• **AVAILABLE RECORDS**:

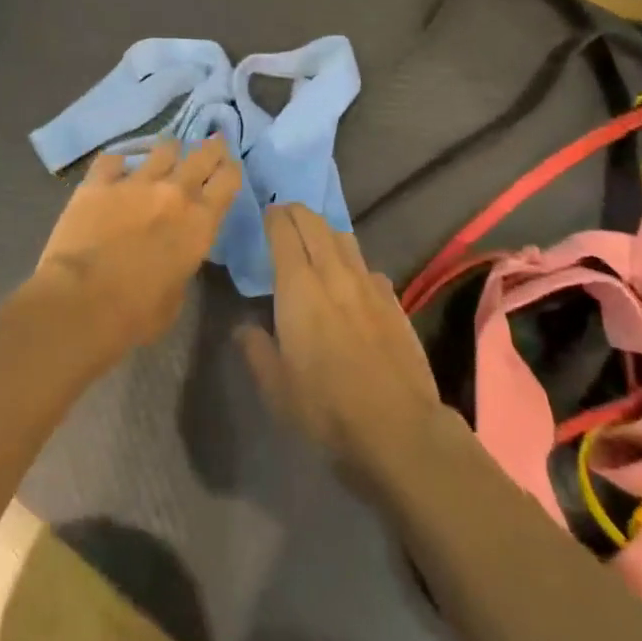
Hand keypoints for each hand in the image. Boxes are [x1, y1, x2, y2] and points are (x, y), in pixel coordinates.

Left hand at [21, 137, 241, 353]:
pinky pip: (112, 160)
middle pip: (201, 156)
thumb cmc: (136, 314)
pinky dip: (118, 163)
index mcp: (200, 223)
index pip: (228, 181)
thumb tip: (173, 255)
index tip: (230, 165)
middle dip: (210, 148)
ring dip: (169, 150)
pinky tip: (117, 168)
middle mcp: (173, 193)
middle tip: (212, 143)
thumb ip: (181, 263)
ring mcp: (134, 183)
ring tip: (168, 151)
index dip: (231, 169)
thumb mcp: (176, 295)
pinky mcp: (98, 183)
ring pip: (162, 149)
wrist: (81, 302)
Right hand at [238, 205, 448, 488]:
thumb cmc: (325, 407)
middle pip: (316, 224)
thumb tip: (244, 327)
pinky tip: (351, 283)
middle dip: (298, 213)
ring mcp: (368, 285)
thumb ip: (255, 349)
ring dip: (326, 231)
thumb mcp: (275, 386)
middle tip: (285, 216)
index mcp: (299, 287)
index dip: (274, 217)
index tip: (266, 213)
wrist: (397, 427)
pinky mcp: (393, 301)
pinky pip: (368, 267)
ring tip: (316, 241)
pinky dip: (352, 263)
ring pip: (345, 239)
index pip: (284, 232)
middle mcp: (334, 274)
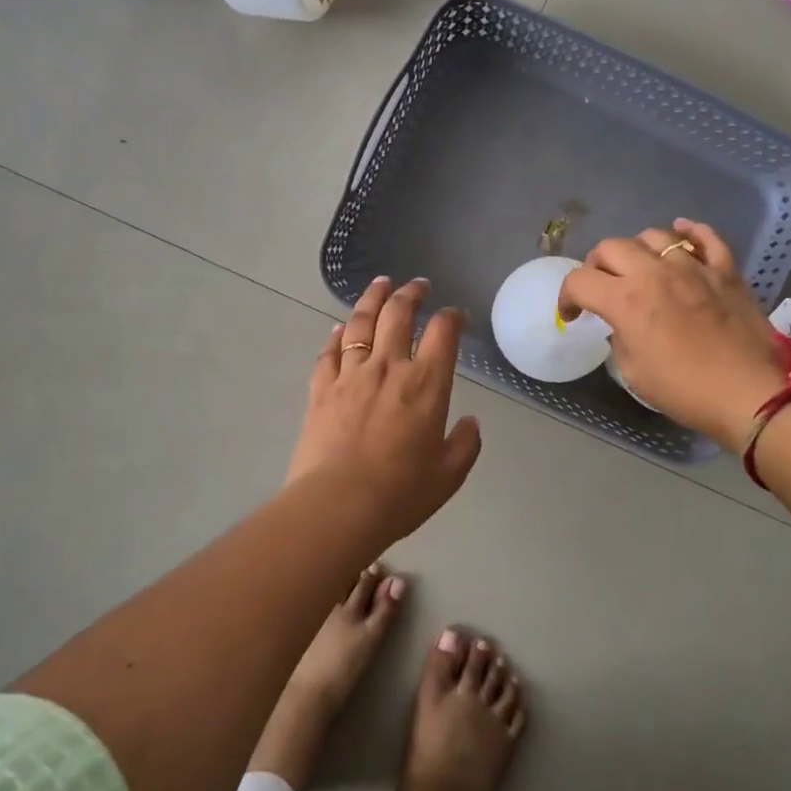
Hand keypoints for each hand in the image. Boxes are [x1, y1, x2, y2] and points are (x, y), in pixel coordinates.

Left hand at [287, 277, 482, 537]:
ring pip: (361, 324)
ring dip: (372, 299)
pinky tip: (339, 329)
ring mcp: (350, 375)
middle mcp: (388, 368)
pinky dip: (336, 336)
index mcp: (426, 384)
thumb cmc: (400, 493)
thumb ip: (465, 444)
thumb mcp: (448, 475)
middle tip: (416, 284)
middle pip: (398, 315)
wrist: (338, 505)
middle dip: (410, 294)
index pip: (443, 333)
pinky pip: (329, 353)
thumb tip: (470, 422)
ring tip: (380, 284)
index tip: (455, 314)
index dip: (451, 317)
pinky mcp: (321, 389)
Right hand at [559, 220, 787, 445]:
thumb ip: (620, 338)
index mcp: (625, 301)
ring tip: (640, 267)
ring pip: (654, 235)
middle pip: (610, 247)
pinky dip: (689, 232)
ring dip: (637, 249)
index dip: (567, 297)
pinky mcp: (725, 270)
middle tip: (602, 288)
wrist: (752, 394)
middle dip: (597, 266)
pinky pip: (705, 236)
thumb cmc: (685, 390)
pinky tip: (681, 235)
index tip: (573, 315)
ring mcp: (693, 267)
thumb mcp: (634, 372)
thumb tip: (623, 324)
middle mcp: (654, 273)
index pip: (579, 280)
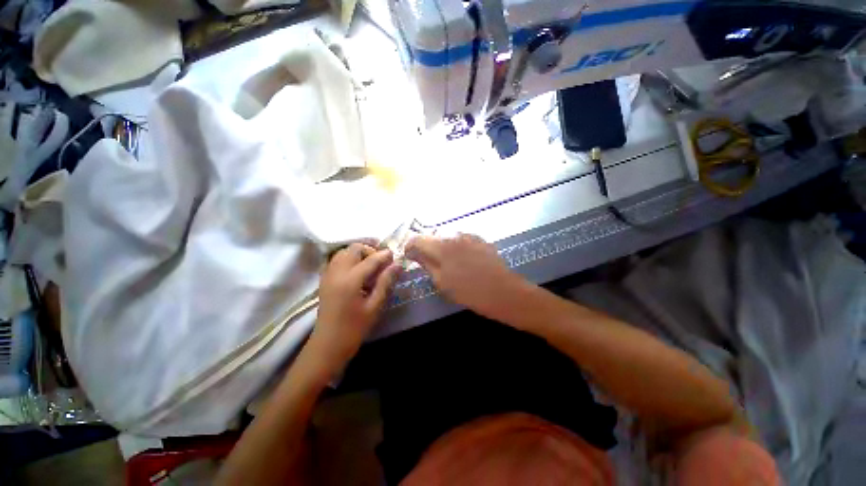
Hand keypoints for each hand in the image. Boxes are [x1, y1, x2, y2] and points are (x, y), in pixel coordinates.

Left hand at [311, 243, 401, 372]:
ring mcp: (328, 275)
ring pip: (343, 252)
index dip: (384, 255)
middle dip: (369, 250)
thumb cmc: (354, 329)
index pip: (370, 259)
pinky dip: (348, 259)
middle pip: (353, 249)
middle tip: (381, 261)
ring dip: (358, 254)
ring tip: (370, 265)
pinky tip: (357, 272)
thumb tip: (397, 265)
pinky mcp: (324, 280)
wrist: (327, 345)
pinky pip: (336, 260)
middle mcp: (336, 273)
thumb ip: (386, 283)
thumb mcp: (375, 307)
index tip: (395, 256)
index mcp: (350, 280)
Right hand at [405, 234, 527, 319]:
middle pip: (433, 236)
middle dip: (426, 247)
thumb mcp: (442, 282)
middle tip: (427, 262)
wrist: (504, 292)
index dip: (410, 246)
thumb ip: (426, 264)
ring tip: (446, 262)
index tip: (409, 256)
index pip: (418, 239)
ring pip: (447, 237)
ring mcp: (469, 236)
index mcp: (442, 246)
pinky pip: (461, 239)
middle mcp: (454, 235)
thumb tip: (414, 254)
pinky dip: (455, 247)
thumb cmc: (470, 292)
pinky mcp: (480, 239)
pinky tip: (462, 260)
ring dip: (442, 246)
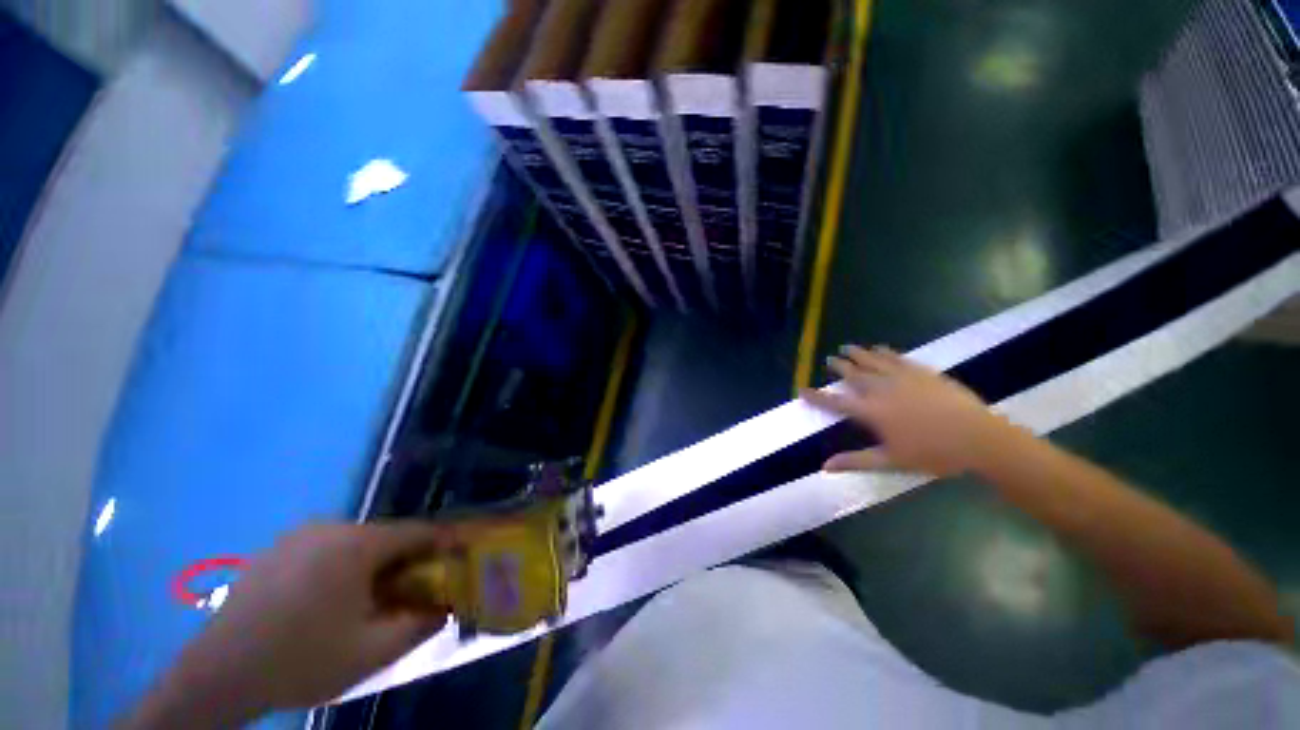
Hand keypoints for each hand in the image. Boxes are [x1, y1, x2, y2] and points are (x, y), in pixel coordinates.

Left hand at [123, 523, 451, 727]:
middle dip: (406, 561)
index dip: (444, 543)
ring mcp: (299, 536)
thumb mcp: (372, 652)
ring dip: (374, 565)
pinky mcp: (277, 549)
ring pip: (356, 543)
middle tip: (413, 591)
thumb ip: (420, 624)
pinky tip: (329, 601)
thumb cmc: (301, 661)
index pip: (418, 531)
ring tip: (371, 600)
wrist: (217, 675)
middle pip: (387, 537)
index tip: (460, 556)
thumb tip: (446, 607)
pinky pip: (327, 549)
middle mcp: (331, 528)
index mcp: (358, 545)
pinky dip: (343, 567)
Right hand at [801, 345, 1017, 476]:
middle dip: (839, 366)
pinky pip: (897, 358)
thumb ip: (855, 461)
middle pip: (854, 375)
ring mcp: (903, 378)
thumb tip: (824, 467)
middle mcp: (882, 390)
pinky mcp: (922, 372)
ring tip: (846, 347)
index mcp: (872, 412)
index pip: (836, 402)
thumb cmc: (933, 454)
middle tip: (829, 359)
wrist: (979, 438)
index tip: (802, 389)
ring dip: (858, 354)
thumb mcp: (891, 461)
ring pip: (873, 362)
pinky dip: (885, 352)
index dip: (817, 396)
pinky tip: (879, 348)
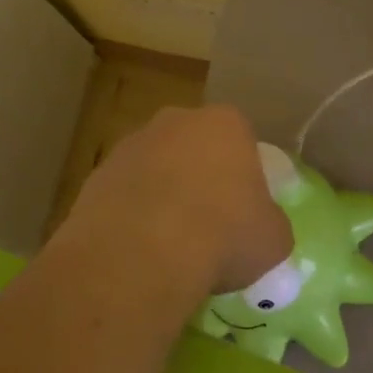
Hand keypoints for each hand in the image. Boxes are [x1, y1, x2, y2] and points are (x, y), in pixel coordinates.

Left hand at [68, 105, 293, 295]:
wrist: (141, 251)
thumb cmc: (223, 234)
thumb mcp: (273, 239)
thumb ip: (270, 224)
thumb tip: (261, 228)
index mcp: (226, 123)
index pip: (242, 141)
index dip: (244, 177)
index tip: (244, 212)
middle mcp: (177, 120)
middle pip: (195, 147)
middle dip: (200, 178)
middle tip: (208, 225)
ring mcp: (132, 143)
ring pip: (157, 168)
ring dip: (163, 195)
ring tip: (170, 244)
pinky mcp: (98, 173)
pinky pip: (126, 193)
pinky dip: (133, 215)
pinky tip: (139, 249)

• **THE PROBLEM**:
Everything in the records except the pictures should be printed again exactly.

• **ANSWER AREA**:
Hand keypoints for each hand in the image. Boxes are [x1, y1, x2, y2] and points are (x, y), in pixel coordinates.

Left hand at [21, 137, 241, 353]:
pinky pip: (112, 160)
middle pip: (201, 156)
thumb cmc: (136, 314)
pinky dip: (118, 163)
index mcp: (200, 223)
index pip: (228, 181)
thumb tip: (173, 255)
index tip: (230, 165)
middle dip: (210, 148)
ring dip: (169, 150)
pinky tip: (117, 168)
middle mcp: (173, 193)
middle tip: (212, 143)
thumb ip: (181, 263)
ring mcp: (134, 183)
ring tip: (168, 151)
index dip: (231, 169)
thumb mcp: (176, 295)
pinky mcp: (98, 183)
ring pip: (162, 149)
wrist: (81, 302)
Right hand at [238, 205, 448, 488]:
thumb cmc: (325, 407)
middle pip: (316, 224)
thumb tip: (244, 327)
pinky tip: (351, 283)
middle dip: (298, 213)
ring mcp: (368, 285)
thumb ip: (255, 349)
ring dip: (326, 231)
thumb mcp: (275, 386)
middle tip: (285, 216)
index mcp: (299, 287)
index dip: (274, 217)
index tip: (266, 213)
wrist: (397, 427)
pinky mcp: (393, 301)
pinky pip: (368, 267)
ring tip: (316, 241)
pinky dip: (352, 263)
ring pip: (345, 239)
index pip: (284, 232)
middle mcp: (334, 274)
Hand keypoints for each hand in the image. Boxes are [x1, y1, x2, y2] and points are (x, y), in pixel coordinates.

Left hand at [287, 277, 482, 537]:
ring pip: (361, 324)
ring dip: (372, 299)
pinky tip: (339, 329)
ring mcp: (350, 375)
middle mcp: (388, 368)
pinky dip: (336, 336)
index mcp: (426, 384)
thumb cmc: (400, 493)
thumb ip: (465, 444)
thumb mcp: (448, 475)
middle tip: (416, 284)
middle pip: (398, 315)
wrist: (338, 505)
middle dip: (410, 294)
index pip: (443, 333)
pinky pip: (329, 353)
thumb tip: (470, 422)
ring tip: (380, 284)
index tip: (455, 314)
index dip: (451, 317)
pinky mcp: (321, 389)
Right hand at [559, 220, 787, 445]:
thumb ip: (620, 338)
index mcp: (625, 301)
ring tip: (640, 267)
ring pip: (654, 235)
middle pip: (610, 247)
pinky dip: (689, 232)
ring dip: (637, 249)
index dip: (567, 297)
pinky mcp: (725, 270)
middle tip: (602, 288)
wrist: (752, 394)
middle dip: (597, 266)
pinky pip: (705, 236)
thumb cmc: (685, 390)
pinky tip: (681, 235)
index tip: (573, 315)
ring mcp: (693, 267)
thumb mcp: (634, 372)
thumb tip: (623, 324)
middle mcp: (654, 273)
index pip: (579, 280)
Hand keypoints for each hand in the image. Boxes are [x1, y1, x2, y2] and points are (x, y), in pixel coordinates.

Left hand at [311, 243, 401, 372]:
ring mcp: (328, 275)
ring pip: (343, 252)
index dip: (384, 255)
middle dip: (369, 250)
thumb cmc: (354, 329)
index pip: (370, 259)
pinky dip: (348, 259)
middle pip: (353, 249)
middle tip: (381, 261)
ring dip: (358, 254)
ring tip: (370, 265)
pinky tip: (357, 272)
thumb tip: (397, 265)
pinky mcp: (324, 280)
wrist: (327, 345)
pinky pip: (336, 260)
middle mcp: (336, 273)
thumb ip: (386, 283)
thumb mcp: (375, 307)
index tip: (395, 256)
index mcp: (350, 280)
Right hand at [405, 234, 527, 319]:
middle pip: (433, 236)
middle dip: (426, 247)
thumb mcp: (442, 282)
middle tip: (427, 262)
wrist: (504, 292)
index dip: (410, 246)
thumb ip: (426, 264)
ring tip: (446, 262)
index tip: (409, 256)
index pip: (418, 239)
ring pip: (447, 237)
ring mcp: (469, 236)
index mcp: (442, 246)
pinky pip: (461, 239)
middle mcp: (454, 235)
thumb tip: (414, 254)
pinky dip: (455, 247)
thumb cmc: (470, 292)
pinky mcp: (480, 239)
pinky tip: (462, 260)
ring dip: (442, 246)
Hand keypoints for each hand in the image. Boxes are [x1, y1, x2, y2] and points are (x, y), in pixel coordinates.

Left hand at [123, 523, 451, 727]:
middle dip: (406, 561)
index dip: (444, 543)
ring mcp: (299, 536)
thumb mcp: (372, 652)
ring dip: (374, 565)
pinky mcp: (277, 549)
ring pip: (356, 543)
middle tip: (413, 591)
thumb ip: (420, 624)
pinky tip: (329, 601)
thumb cmc: (301, 661)
index pip: (418, 531)
ring tip: (371, 600)
wrist: (217, 675)
middle pip: (387, 537)
index tip: (460, 556)
thumb tip: (446, 607)
pinky pip: (327, 549)
middle mcp: (331, 528)
index mcp: (358, 545)
pinky dip: (343, 567)
Right hand at [801, 345, 1017, 476]:
middle dip: (839, 366)
pinky pip: (897, 358)
thumb ip: (855, 461)
middle pip: (854, 375)
ring mcp: (903, 378)
thumb tip: (824, 467)
middle mcp: (882, 390)
pinky mcp: (922, 372)
ring tip: (846, 347)
index mcp: (872, 412)
index pip: (836, 402)
thumb cmc: (933, 454)
middle tip: (829, 359)
wrist: (979, 438)
index tip: (802, 389)
ring dip: (858, 354)
thumb mcp: (891, 461)
ring pip: (873, 362)
pinky dip: (885, 352)
index dip: (817, 396)
pinky tip: (879, 348)
Hand keypoints for each hand in the image. Boxes are [x1, y1, x2, y2] and points are (x, y), in pixel coordinates.

Left hand at [68, 105, 293, 295]:
wrist: (141, 251)
thumb cmc: (223, 234)
thumb mcp: (273, 239)
thumb ip: (270, 224)
thumb tip: (261, 228)
index mcp: (226, 123)
index pip: (242, 141)
index dip: (244, 177)
index tip: (244, 212)
middle mcp: (177, 120)
middle pip: (195, 147)
middle dip: (200, 178)
middle tip: (208, 225)
ring mcp: (132, 143)
ring pip: (157, 168)
ring dip: (163, 195)
ring tip: (170, 244)
pinky mcp: (98, 173)
pinky pip: (126, 193)
pinky dip: (133, 215)
pinky tip: (139, 249)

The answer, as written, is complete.